_TASK DETAILS_
Find the lines of data that contain the string "kulturore", then list them.

Saved data entries

********

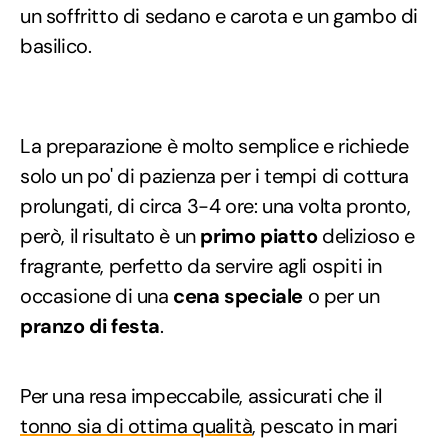
un soffritto di sedano e carota e un gambo di
basilico.
La preparazione è molto semplice e richiede
solo un po' di pazienza per i tempi di cottura
prolungati, di circa 3-4 ore: una volta pronto,
però, il risultato è un
primo piatto
delizioso e
fragrante, perfetto da servire agli ospiti in
occasione di una
cena speciale
o per un
pranzo di festa
.
Per una resa impeccabile, assicurati che il
tonno sia di ottima qualità
, pescato in mari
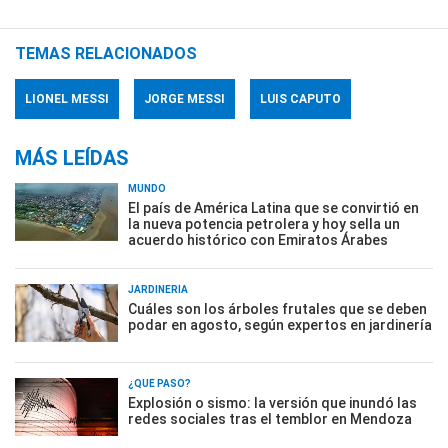
TEMAS RELACIONADOS
LIONEL MESSI
JORGE MESSI
LUIS CAPUTO
MÁS LEÍDAS
MUNDO
El país de América Latina que se convirtió en
la nueva potencia petrolera y hoy sella un
acuerdo histórico con Emiratos Árabes
JARDINERÍA
Cuáles son los árboles frutales que se deben
podar en agosto, según expertos en jardinería
¿QUÉ PASÓ?
Explosión o sismo: la versión que inundó las
redes sociales tras el temblor en Mendoza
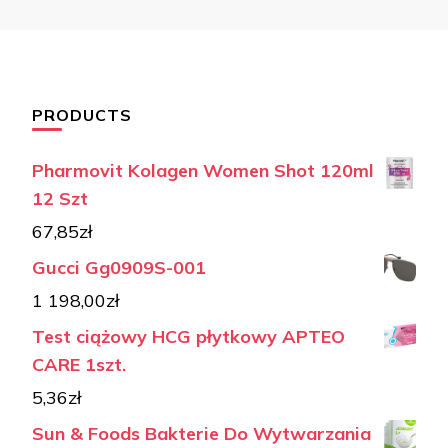
PRODUCTS
Pharmovit Kolagen Women Shot 120ml
12 Szt
67,85
zł
Gucci Gg0909S-001
1 198,00
zł
Test ciążowy HCG płytkowy APTEO
CARE 1szt.
5,36
zł
Sun & Foods Bakterie Do Wytwarzania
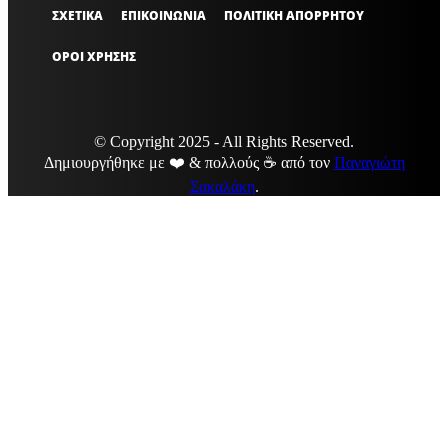
ΣΧΕΤΙΚΑ
ΕΠΙΚΟΙΝΩΝΙΑ
ΠΟΛΙΤΙΚΗ ΑΠΟΡΡΗΤΟΥ
ΟΡΟΙ ΧΡΗΣΗΣ
© Copyright 2025 - All Rights Reserved.
Δημιουργήθηκε με ❤️ & πολλούς ☕ από τον
Παναγιώτη
Σακαλάκη
.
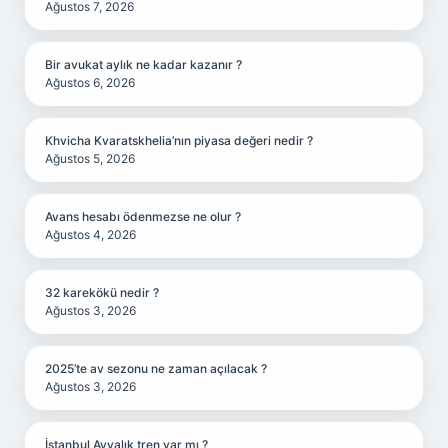
Ağustos 7, 2026
Bir avukat aylık ne kadar kazanır ?
Ağustos 6, 2026
Khvicha Kvaratskhelia’nın piyasa değeri nedir ?
Ağustos 5, 2026
Avans hesabı ödenmezse ne olur ?
Ağustos 4, 2026
32 karekökü nedir ?
Ağustos 3, 2026
2025’te av sezonu ne zaman açılacak ?
Ağustos 3, 2026
İstanbul Ayvalık tren var mı ?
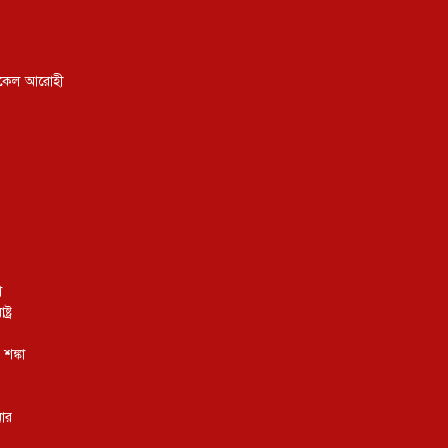
ইকেল আরোহী
া
ট্র
শঙ্কা
নার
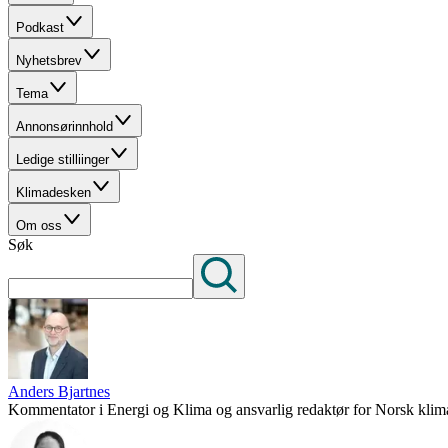
Podkast
Nyhetsbrev
Tema
Annonsørinnhold
Ledige stilliinger
Klimadesken
Om oss
Søk
Anders Bjartnes
Kommentator i Energi og Klima og ansvarlig redaktør for Norsk klima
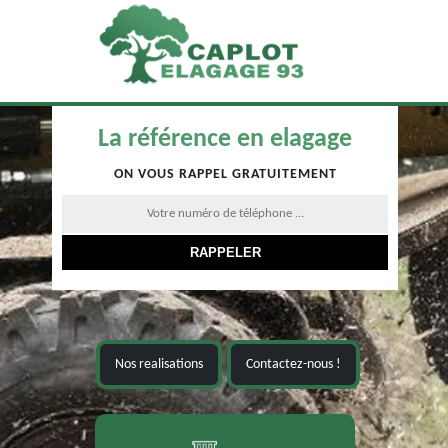
La référence en elagage
ON VOUS RAPPEL GRATUITEMENT
Nos realisations
Contactez-nous !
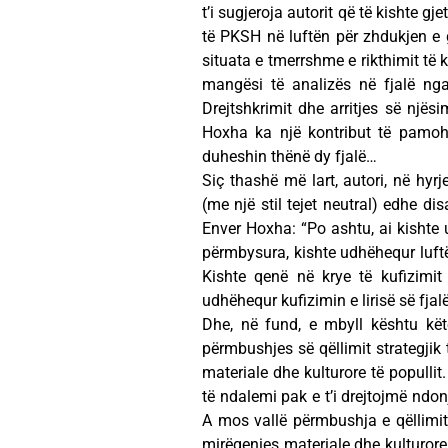
t’i sugjeroja autorit që të kishte 
të PKSH në luftën për zhdukjen e g
situata e tmerrshme e rikthimit të 
mangësi të analizës në fjalë nga
Drejtshkrimit dhe arritjes së një
Hoxha ka një kontribut të pamo
duheshin thënë dy fjalë…
Siç thashë më lart, autori, në hyr
(me një stil tejet neutral) edhe di
Enver Hoxha: “Po ashtu, ai kishte 
përmbysura, kishte udhëhequr luftë
Kishte qenë në krye të kufizimit 
udhëhequr kufizimin e lirisë së fjalë
Dhe, në fund, e mbyll kështu kët
përmbushjes së qëllimit strategjik 
materiale dhe kulturore të populli
të ndalemi pak e t’i drejtojmë ndon
A mos vallë përmbushja e qëllimit s
mirëqenies materiale dhe kulturore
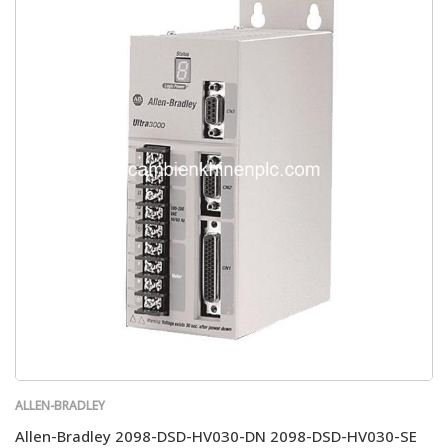
ALLEN-BRADLEY
Allen-Bradley 2098-DSD-HV030-DN 2098-DSD-HV030-SE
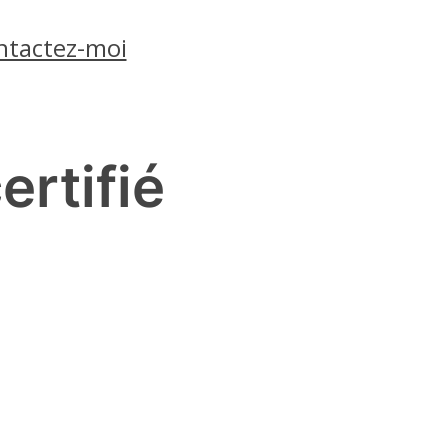
ntactez-moi
rtifié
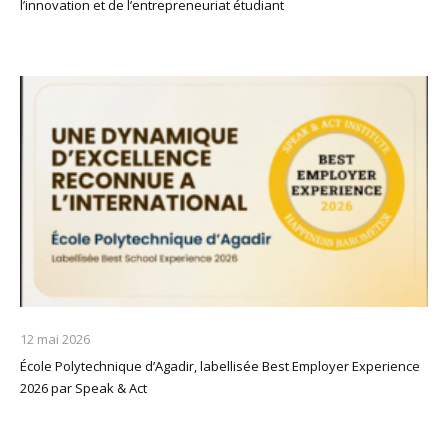
l’innovation et de l’entrepreneuriat étudiant
12 mai 2026
École Polytechnique d’Agadir, labellisée Best Employer Experience
2026 par Speak & Act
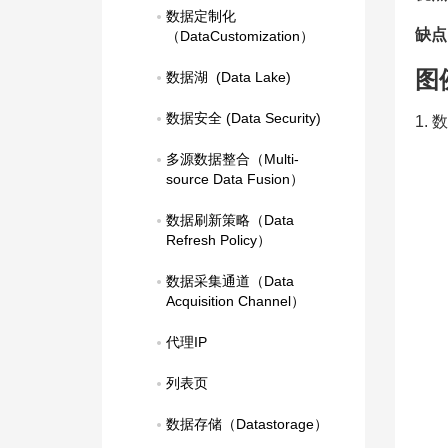
数据定制化
缺点
（DataCustomization）
图
数据湖  (Data Lake)
数据安全 (Data Security)
1.
多源数据整合（Multi-
source Data Fusion）
数据刷新策略（Data 
Refresh Policy）
数据采集通道（Data 
Acquisition Channel）
代理IP
列表页
数据存储（Datastorage）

********

_TASK RESULT_
materiale dhe kulturore të populli
mirëqenies materiale dhe kulturore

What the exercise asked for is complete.